Emma Kyralee Thompson (born 15 April 1959) is an Academy Award-, Emmy Award-, BAFTA Award- and Golden Globe-winning Anglo-Scottish actress, comedian, and screenwriter.
Thompson was born in Paddington, London, England. Her father was the actor Eric Thompson, best known for having written and narrated The Magic Roundabout, shown on BBC children's television in the 1960s and '70s. Her mother is the Scottish actress Phyllida Law. Thompson's younger sister is actress Sophie Thompson. Thompson has spent part of her life in Scotland and has stated that she "feel Scottish".
Thompson went to Camden School for Girls and then studied English at Newnham College, Cambridge, where she was a member and vice-president of the University's theatrical club, the Footlights. Her acting talent was so impressive that agent Richard Armitage signed her to a contract while she was still 2 years away from graduation. In 1982, Emma completed her education at Cambridge with her degree.
Soon after that, she came to fame with a leading role in the West End revival of the musical Me and My Girl, opposite Robert Lindsay, followed by the BBC serial drama, Fortunes of War.
Thompson's first major film role was in a romantic comedy, The Tall Guy. Her career took a more serious turn with a series of critically acclaimed performances and films, beginning with 1992's Howards End - for which she received an Oscar for Best Actress, the part of Gareth Peirce, the lawyer for the Guildford Four, in In the Name of the Father; The Remains of the Day opposite Anthony Hopkins; and as the British painter Dora Carrington in the film Carrington.

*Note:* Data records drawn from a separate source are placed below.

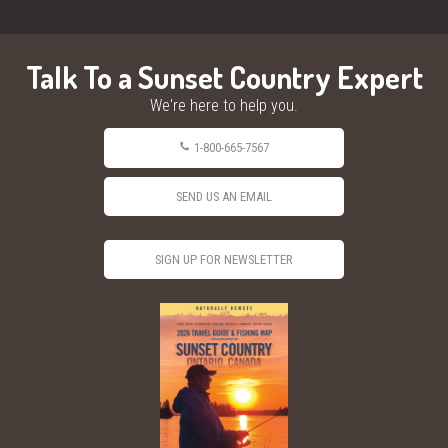
Talk To a Sunset Country Expert
We're here to help you.
1-800-665-7567
SEND US AN EMAIL
SIGN UP FOR NEWSLETTER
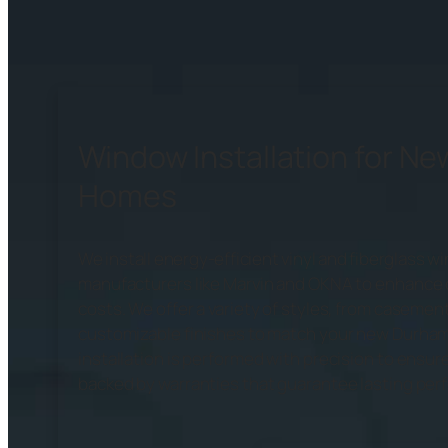
Window Installation for N
Homes
We install energy-efficient vinyl and fiberglass 
manufacturers like Marvin and OKNA to enhance 
costs. We offer a variety of styles, from casemen
customizable finishes to match your new Durham
installation is performed with precision to ensure 
backed by warranties that guarantee lasting per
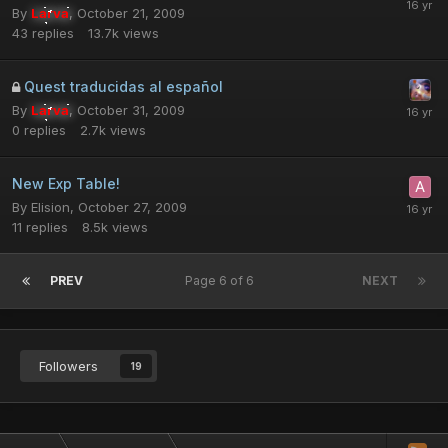
By
Larva
,
October 21, 2009
43
replies
13.7k
views
Quest traducidas al español
By
Larva
,
October 31, 2009
0
replies
2.7k
views
New Exp Table!
By
Elision
,
October 27, 2009
11
replies
8.5k
views
PREV
Page 6 of 6
NEXT
Followers
19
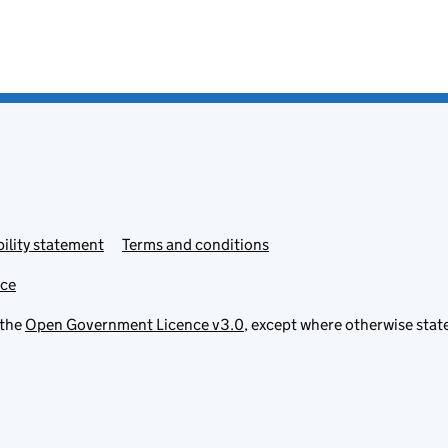
ility statement
Terms and conditions
ice
 the
Open Government Licence v3.0
, except where otherwise stat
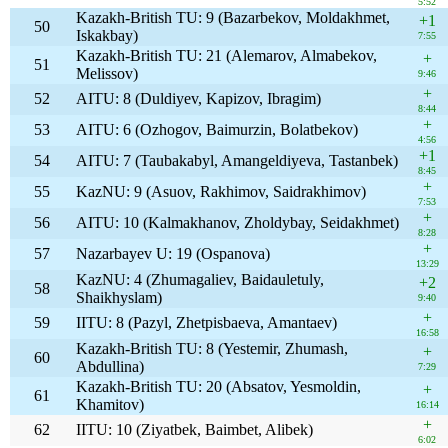
5:52
Kazakh-British TU: 9 (Bazarbekov, Moldakhmet,
+1
50
Iskakbay)
7:55
Kazakh-British TU: 21 (Alemarov, Almabekov,
+
51
Melissov)
9:46
+
52
AITU: 8 (Duldiyev, Kapizov, Ibragim)
8:44
+
53
AITU: 6 (Ozhogov, Baimurzin, Bolatbekov)
4:56
+1
54
AITU: 7 (Taubakabyl, Amangeldiyeva, Tastanbek)
8:45
+
55
KazNU: 9 (Asuov, Rakhimov, Saidrakhimov)
7:53
+
56
AITU: 10 (Kalmakhanov, Zholdybay, Seidakhmet)
8:28
+
57
Nazarbayev U: 19 (Ospanova)
13:29
KazNU: 4 (Zhumagaliev, Baidauletuly,
+2
58
Shaikhyslam)
9:40
+
59
IITU: 8 (Pazyl, Zhetpisbaeva, Amantaev)
16:58
Kazakh-British TU: 8 (Yestemir, Zhumash,
+
60
Abdullina)
7:29
Kazakh-British TU: 20 (Absatov, Yesmoldin,
+
61
Khamitov)
16:14
+
62
IITU: 10 (Ziyatbek, Baimbet, Alibek)
6:02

She won her next Oscar in 1996, for Best Adapted Screenplay for her screenplay adaptation of Jane Austen's Sense and Sensibility, a film in which she also played the Oscar-nominated lead role opposite Hugh Grant. She has said that she keeps both of her award statues in her downstairs bathroom, citing embarrassment at placing them in a more prominent place.
One of Thompson's earliest television appearances was in 1984 alongside Stephen Fry and Hugh Laurie as guest stars on the sitcom The Young Ones. In 1988, she starred in and wrote the eponymous Thompson comedy sketch series for BBC1; the series was not successful with audiences or critics. Described in Time Out magazine as "very clever-little-me-ish", it has never been repeated in Britain despite her Oscar successes, and Thompson has not returned to the sketch comedy field.
Thompson's recent television work has included a starring role in the 2001 HBO drama Wit, in which she played a dying cancer patient, and 2003's Angels in America, playing multiple roles, including one of the titular angels. Her Emmy Award was as a guest star in a 1997 episode of the show Ellen; in the episode, she played a fictionalised parody of herself: a closeted lesbian more concerned with the media finding out she's actually American. She also appeared in an episode of Cheers in 1992 titled "One Hugs, the Other Doesn't".
Most recently, Thompson appeared in supporting roles such as Sybill Trelawney in Harry Potter and the Prisoner of Azkaban and Harry Potter and the Order of the Phoenix. Due to scheduling conflicts, Thompson will not reprise her role as Sybill Trelawney in Harry Potter and the Deathly Hallows.
While she was at Cambridge University, Thompson had a romantic relationship with fellow student, actor Hugh Laurie, who was also a member of the Cambridge Footlights Revue.
Thompson married Kenneth Branagh, with whom she appeared in Fortunes of War, on 20 August 1989. They appeared together several times, in hit films such as Dead Again, Henry V and Much Ado About Nothing, but were eventually divorced in October 1995.
In 2003, Thompson married actor Greg Wise (who starred with her in Sense and Sensibility) with whom she has a daughter, Gaia Romilly, born in 1999. In 2003, Thompson and Wise informally adopted a 16-year-old Rwandan refugee named Tindyebwa Agaba. They are currently fighting his deportation back to Rwanda where it is thought all his family were killed in the genocide.